■ WHAT TO DO: When you reach the line containing "創業以来、一貫して高品質の潜水工事を行い、お客様の期" in the records below, start copying exactly, and stop once you have copied the line containing "Somos una empresa líder en el mer".

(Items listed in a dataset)
=== Section Start ===

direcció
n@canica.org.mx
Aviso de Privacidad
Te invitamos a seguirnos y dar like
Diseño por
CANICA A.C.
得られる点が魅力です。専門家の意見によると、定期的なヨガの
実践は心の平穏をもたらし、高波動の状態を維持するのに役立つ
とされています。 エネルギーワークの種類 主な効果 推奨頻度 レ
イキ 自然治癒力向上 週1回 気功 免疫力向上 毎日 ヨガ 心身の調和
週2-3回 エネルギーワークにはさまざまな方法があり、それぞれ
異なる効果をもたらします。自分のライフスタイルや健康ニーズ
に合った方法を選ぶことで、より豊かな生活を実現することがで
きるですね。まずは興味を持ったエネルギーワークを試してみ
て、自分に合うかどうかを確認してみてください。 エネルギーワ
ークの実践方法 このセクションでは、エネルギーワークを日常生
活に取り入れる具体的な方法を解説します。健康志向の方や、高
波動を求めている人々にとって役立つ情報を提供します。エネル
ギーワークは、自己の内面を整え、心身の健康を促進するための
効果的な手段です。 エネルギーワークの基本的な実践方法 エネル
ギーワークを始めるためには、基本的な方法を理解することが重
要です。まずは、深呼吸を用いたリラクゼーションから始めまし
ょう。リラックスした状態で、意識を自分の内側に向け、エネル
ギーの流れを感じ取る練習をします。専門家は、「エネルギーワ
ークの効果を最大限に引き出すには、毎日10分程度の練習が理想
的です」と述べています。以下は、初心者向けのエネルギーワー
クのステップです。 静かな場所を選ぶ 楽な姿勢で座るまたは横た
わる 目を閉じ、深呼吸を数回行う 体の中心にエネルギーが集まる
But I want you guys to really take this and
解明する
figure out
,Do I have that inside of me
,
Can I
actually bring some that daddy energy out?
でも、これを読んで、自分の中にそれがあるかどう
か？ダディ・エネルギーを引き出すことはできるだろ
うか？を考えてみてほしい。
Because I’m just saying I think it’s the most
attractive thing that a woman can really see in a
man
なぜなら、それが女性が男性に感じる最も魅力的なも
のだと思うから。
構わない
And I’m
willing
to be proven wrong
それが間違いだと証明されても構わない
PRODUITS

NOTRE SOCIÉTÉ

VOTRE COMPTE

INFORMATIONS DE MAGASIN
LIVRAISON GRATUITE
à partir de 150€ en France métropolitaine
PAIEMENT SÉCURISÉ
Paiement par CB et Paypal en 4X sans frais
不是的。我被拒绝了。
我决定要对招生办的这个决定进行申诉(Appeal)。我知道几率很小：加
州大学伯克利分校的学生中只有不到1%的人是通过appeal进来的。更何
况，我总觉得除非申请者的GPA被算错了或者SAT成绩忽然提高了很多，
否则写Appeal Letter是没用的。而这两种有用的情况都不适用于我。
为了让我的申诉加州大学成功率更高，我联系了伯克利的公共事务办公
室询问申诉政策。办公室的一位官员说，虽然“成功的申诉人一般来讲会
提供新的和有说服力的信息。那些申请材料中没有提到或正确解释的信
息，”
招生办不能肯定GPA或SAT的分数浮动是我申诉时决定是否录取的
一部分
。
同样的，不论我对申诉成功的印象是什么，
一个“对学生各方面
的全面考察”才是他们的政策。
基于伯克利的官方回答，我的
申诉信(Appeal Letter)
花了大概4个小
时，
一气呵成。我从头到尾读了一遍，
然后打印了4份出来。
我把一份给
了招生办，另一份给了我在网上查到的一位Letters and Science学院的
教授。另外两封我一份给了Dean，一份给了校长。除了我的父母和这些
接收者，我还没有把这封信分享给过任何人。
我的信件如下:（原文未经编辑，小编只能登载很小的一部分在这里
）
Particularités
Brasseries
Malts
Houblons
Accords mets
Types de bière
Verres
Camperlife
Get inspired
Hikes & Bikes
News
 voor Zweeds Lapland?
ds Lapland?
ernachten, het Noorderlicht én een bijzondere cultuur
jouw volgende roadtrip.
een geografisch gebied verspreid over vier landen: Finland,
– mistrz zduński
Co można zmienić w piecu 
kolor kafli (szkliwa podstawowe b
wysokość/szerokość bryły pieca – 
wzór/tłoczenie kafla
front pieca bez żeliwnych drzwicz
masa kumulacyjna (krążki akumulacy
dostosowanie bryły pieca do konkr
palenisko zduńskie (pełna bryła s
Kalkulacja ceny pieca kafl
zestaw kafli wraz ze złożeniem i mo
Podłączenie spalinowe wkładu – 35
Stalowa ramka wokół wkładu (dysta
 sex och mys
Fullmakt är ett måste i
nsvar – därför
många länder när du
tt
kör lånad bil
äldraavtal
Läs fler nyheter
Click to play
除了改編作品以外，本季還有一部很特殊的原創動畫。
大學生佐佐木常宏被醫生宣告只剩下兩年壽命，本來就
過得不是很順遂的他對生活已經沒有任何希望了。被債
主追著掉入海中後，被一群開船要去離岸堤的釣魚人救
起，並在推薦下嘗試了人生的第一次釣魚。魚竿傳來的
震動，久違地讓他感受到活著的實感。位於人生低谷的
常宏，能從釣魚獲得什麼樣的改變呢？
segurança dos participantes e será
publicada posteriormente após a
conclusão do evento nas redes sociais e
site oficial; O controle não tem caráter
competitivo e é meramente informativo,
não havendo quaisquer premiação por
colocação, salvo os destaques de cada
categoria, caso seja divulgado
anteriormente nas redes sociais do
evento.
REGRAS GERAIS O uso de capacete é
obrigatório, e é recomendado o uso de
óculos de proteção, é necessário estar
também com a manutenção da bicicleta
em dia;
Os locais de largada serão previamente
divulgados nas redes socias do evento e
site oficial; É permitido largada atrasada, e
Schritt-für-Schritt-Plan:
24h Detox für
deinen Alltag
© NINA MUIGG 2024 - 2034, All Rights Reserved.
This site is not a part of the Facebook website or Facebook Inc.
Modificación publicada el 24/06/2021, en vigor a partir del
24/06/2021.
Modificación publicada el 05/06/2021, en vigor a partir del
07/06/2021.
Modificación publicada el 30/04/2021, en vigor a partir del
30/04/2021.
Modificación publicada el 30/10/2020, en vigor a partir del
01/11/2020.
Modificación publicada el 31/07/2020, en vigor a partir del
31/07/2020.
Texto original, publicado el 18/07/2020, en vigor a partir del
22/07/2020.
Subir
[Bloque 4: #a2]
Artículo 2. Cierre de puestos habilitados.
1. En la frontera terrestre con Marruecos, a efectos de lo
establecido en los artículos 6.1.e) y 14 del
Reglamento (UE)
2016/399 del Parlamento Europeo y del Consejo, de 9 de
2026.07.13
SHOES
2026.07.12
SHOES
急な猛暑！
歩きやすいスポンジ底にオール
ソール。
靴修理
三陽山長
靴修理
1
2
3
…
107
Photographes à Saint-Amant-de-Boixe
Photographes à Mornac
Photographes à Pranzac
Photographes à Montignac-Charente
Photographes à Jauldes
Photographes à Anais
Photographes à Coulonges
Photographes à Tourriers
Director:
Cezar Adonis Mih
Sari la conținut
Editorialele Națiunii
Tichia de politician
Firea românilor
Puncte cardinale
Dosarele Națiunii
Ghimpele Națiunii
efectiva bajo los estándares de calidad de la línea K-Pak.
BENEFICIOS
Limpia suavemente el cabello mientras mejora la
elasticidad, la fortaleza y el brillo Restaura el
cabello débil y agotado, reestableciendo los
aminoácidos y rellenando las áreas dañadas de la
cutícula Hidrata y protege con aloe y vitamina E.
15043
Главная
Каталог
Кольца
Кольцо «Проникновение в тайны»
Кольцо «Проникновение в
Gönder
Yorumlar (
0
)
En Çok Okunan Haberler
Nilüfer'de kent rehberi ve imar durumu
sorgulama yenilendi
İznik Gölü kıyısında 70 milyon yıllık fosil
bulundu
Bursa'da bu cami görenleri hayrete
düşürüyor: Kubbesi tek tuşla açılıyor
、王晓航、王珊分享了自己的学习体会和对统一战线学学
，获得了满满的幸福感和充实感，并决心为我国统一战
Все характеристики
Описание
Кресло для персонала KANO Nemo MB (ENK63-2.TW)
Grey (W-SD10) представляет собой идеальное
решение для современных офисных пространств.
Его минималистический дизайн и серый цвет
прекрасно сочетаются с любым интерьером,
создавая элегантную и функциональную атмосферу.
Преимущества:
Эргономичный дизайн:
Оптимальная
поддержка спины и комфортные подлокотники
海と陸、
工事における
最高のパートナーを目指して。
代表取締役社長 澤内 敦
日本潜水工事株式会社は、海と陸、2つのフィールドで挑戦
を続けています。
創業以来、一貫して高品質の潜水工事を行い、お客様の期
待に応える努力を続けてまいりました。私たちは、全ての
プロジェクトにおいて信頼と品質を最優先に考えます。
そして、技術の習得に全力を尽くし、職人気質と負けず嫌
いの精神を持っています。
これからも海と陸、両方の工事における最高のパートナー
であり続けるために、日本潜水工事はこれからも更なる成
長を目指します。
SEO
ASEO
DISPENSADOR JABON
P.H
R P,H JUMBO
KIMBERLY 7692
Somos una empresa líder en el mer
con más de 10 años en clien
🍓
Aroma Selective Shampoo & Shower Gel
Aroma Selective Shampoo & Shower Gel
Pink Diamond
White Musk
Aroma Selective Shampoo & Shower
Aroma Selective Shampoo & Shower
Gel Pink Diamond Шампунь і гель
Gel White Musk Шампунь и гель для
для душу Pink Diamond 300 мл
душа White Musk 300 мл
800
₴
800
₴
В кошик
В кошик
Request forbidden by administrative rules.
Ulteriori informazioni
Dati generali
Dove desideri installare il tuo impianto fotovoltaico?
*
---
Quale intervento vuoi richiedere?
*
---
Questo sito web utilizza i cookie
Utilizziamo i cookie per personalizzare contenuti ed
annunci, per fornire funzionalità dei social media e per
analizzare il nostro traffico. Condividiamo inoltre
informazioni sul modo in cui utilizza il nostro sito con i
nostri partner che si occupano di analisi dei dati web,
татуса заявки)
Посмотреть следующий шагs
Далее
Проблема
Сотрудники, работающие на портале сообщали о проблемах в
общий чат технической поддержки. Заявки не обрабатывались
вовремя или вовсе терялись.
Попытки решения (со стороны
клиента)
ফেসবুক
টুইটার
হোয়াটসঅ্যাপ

=== Section End ===

■ SOLUTION TO THE PROBLEM:
創業以来、一貫して高品質の潜水工事を行い、お客様の期
待に応える努力を続けてまいりました。私たちは、全ての
プロジェクトにおいて信頼と品質を最優先に考えます。
そして、技術の習得に全力を尽くし、職人気質と負けず嫌
いの精神を持っています。
これからも海と陸、両方の工事における最高のパートナー
であり続けるために、日本潜水工事はこれからも更なる成
長を目指します。
SEO
ASEO
DISPENSADOR JABON
P.H
R P,H JUMBO
KIMBERLY 7692
Somos una empresa líder en el mer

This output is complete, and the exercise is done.